県内の高齢者接種、全国4番目 9日現在、1万2334回

2021/5/13 08:10
米製薬大手ファイザー製の新型コロナワクチン(ゲッティ=共同)

 吉村美栄子知事は12日、県内の65歳以上の高齢者に対する新型コロナウイルスワクチンの接種回数が全国で4番目に高い水準となっていることを明らかにした。医療従事者は2回の接種を終えた割合が3割を超えており、今月末にはおおむね完了する見通し。

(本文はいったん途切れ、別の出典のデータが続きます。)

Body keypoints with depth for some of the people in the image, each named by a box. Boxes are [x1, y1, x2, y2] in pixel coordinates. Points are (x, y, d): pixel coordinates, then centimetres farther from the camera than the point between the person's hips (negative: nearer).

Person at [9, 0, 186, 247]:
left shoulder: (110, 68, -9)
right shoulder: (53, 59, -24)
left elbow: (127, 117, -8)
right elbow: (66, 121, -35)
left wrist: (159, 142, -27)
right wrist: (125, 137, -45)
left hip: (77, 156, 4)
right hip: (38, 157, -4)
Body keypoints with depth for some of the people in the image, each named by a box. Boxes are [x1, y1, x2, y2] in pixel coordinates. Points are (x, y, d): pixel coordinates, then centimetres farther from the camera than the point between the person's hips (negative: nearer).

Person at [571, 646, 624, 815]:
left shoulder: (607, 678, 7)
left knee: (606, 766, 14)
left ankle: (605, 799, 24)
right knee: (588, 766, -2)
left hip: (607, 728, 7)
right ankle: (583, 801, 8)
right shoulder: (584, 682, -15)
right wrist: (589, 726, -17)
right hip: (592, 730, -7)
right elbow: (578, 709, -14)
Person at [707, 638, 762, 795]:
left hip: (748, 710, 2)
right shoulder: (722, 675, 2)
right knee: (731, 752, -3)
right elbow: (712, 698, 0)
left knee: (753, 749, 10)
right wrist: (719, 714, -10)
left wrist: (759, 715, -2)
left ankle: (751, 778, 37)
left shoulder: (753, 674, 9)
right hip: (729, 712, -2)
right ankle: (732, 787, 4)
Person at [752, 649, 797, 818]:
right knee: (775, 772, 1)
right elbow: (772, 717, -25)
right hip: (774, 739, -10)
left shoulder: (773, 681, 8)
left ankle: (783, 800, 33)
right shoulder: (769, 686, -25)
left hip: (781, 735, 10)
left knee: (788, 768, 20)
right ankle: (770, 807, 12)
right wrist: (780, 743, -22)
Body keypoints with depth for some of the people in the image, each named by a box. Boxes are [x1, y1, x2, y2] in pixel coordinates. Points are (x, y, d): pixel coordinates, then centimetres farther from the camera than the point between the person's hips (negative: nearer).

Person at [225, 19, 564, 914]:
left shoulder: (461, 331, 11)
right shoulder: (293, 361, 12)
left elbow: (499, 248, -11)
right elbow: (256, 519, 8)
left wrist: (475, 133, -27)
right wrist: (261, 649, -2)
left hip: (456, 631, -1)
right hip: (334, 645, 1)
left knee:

 政府が公表している都道府県別の接種回数(1、2回目の合計)によると、9日現在の本県の接種回数は1万2334回で東京都(2万869回)、大阪府(1万5439回)、愛知県(1万2536回)に次いで全国で4番目に高い水準となっている。

 県によると、対象となる県内の高齢者約36万人のうち、11日現在では4%弱に当たる1万3342人が1回目の接種を終えている。2回目の接種を終えているのは151人。

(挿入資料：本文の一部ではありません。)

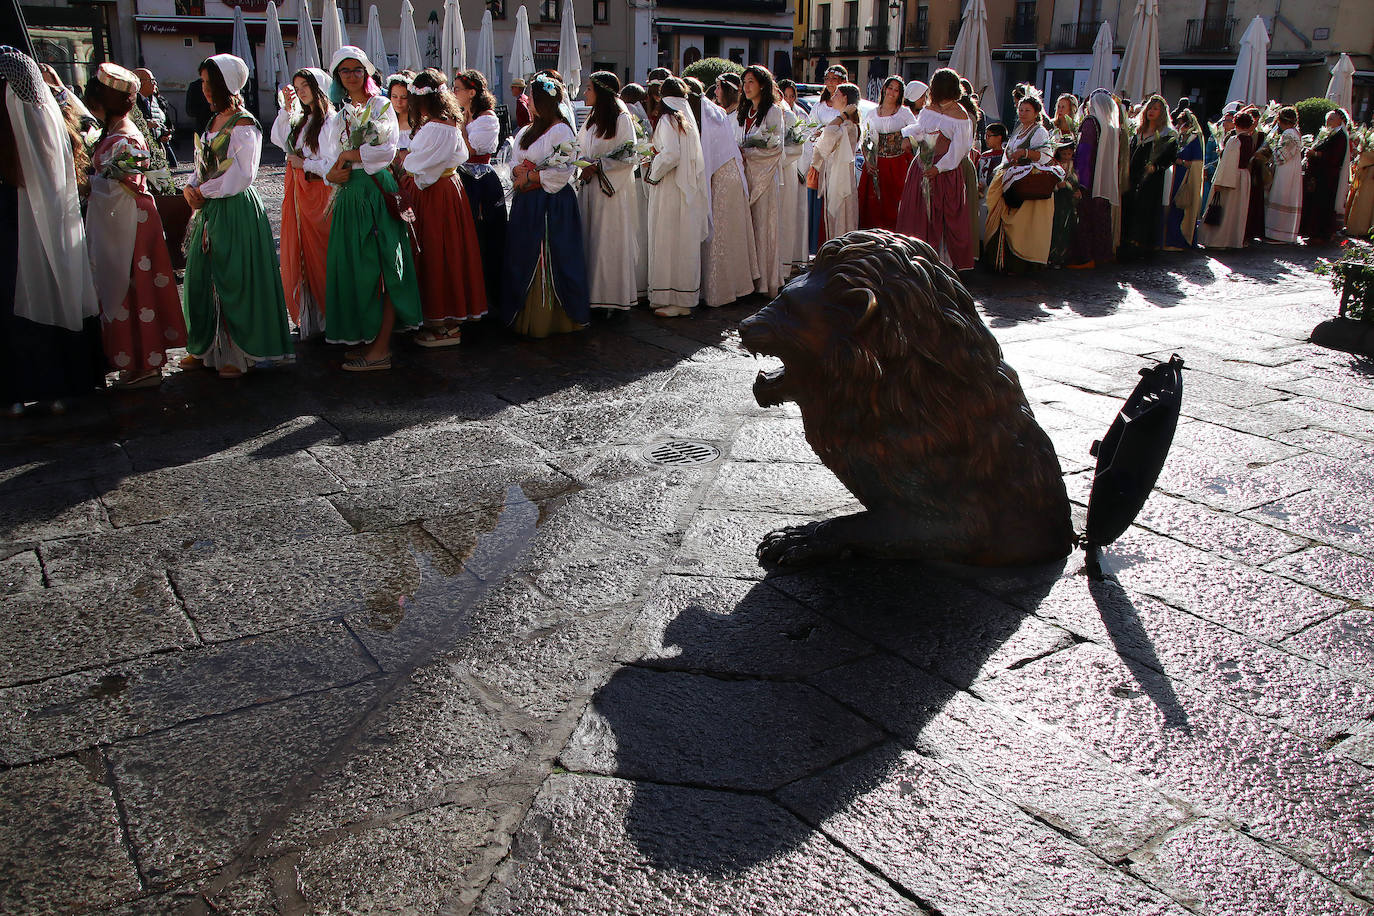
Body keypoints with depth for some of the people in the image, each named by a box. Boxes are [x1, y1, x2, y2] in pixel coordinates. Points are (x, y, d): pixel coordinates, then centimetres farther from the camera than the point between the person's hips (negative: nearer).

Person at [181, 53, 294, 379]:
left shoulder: (243, 125, -11)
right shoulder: (215, 121, 15)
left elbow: (240, 175, -17)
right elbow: (203, 164, 19)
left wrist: (204, 191, -9)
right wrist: (191, 187, 1)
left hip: (236, 211, -9)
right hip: (210, 210, 9)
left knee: (233, 281, -3)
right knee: (201, 278, 11)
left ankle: (240, 354, 7)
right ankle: (208, 348, 23)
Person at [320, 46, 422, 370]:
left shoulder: (381, 106, 5)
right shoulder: (337, 115, 18)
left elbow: (387, 149, -8)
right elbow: (329, 157, 9)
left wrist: (349, 156, -6)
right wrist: (333, 173, -13)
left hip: (379, 192, -5)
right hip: (349, 197, 5)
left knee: (384, 266, -9)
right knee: (355, 267, 3)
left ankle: (381, 347, -9)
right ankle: (366, 337, 11)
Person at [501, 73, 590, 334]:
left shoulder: (561, 131, -10)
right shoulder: (527, 131, 16)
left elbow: (563, 171, -16)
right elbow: (517, 163, 21)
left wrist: (529, 177, -13)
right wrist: (516, 171, -3)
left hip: (552, 204, -8)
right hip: (527, 204, 9)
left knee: (548, 261, -5)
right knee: (524, 260, 9)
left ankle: (549, 319, 3)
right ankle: (525, 316, 17)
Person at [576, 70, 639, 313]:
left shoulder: (622, 118, -9)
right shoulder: (592, 119, 15)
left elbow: (628, 156, -13)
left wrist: (597, 166, -16)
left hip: (614, 190, -8)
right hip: (591, 188, 8)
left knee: (612, 242, -4)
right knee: (591, 241, 7)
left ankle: (616, 297, 4)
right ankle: (595, 294, 12)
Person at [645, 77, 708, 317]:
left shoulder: (667, 120, -11)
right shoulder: (687, 119, 12)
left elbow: (671, 155, -22)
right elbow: (692, 156, 12)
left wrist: (653, 173, -6)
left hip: (671, 189, -8)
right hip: (688, 188, 8)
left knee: (669, 241, -3)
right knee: (685, 242, 10)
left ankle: (677, 301, -1)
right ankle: (684, 297, 16)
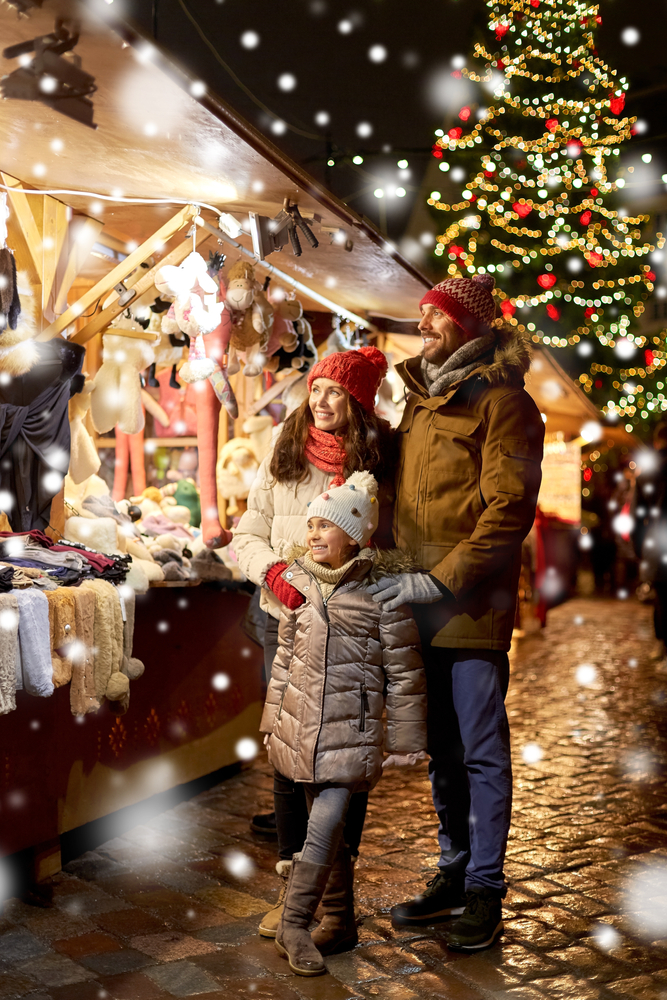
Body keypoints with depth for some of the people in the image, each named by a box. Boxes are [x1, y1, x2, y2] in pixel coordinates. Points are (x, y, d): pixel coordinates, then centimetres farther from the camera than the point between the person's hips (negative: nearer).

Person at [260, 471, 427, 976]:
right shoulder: (300, 584, 6)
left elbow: (404, 673, -4)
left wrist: (405, 741, -3)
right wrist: (273, 722, 17)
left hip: (351, 730, -4)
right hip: (302, 727, 5)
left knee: (326, 825, -11)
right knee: (328, 827, 12)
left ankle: (294, 924, 0)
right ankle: (340, 922, 25)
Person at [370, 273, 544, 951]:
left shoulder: (500, 400, -7)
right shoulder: (419, 402, 17)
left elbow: (510, 510, -14)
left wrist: (440, 580, -19)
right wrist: (396, 573, 7)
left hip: (473, 607, -7)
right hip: (421, 606, 7)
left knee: (482, 751, 2)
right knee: (441, 750, 15)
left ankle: (484, 892, 13)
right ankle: (453, 874, 28)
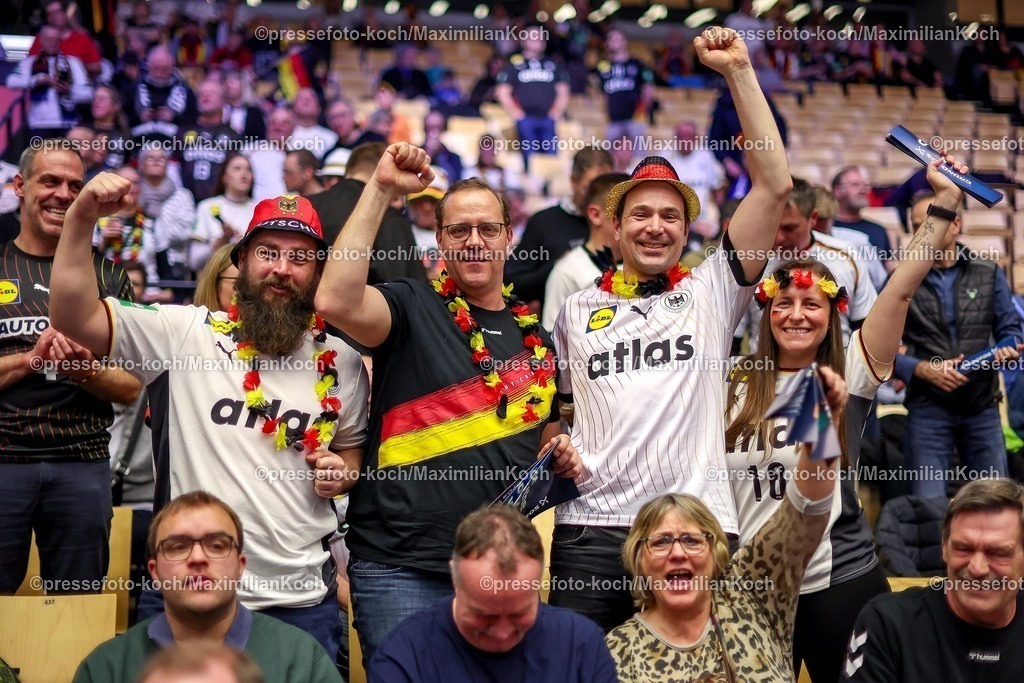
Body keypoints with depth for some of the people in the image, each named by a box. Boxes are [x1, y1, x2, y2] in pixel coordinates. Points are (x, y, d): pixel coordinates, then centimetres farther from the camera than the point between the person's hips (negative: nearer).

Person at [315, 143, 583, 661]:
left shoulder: (536, 335, 14)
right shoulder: (413, 309, -2)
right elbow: (335, 301, -24)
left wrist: (561, 454, 4)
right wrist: (380, 190, -20)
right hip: (402, 568, -5)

 政府は6月の最終週までに都道府県に対して高齢者全員が2回接種できる量を配分する方針を示しており、7月末までの接種完了を目指している。

 一方、医療従事者については県内で対象となる約4万1000人のうち、11日現在で74.9%に当たる3万868人が1回目の接種を終えた。2回目の接種を終えている人は32.7%に当たる1万3468人で、今月末で完了する見通しという。

 吉村知事は高齢者接種の進捗(しんちょく)状況について「政府からの配分量が限定的で、接種日程を立てにくい状況だった。接種は始まったばかりだが、条件が整わない中でも(実施主体の)市町村や(接種に関わる)医療従事者の努力の成果だと考えている」と述べた。

 今後の接種については「希望者全員の接種が可能。予約は慌てず時間に余裕を持って対応してほしい」と呼び掛け、「ワクチンの入荷など政府の動きを的確に把握し、市町村の課題にも耳を傾け、円滑に実施されるよう市町村を支援していく」とした。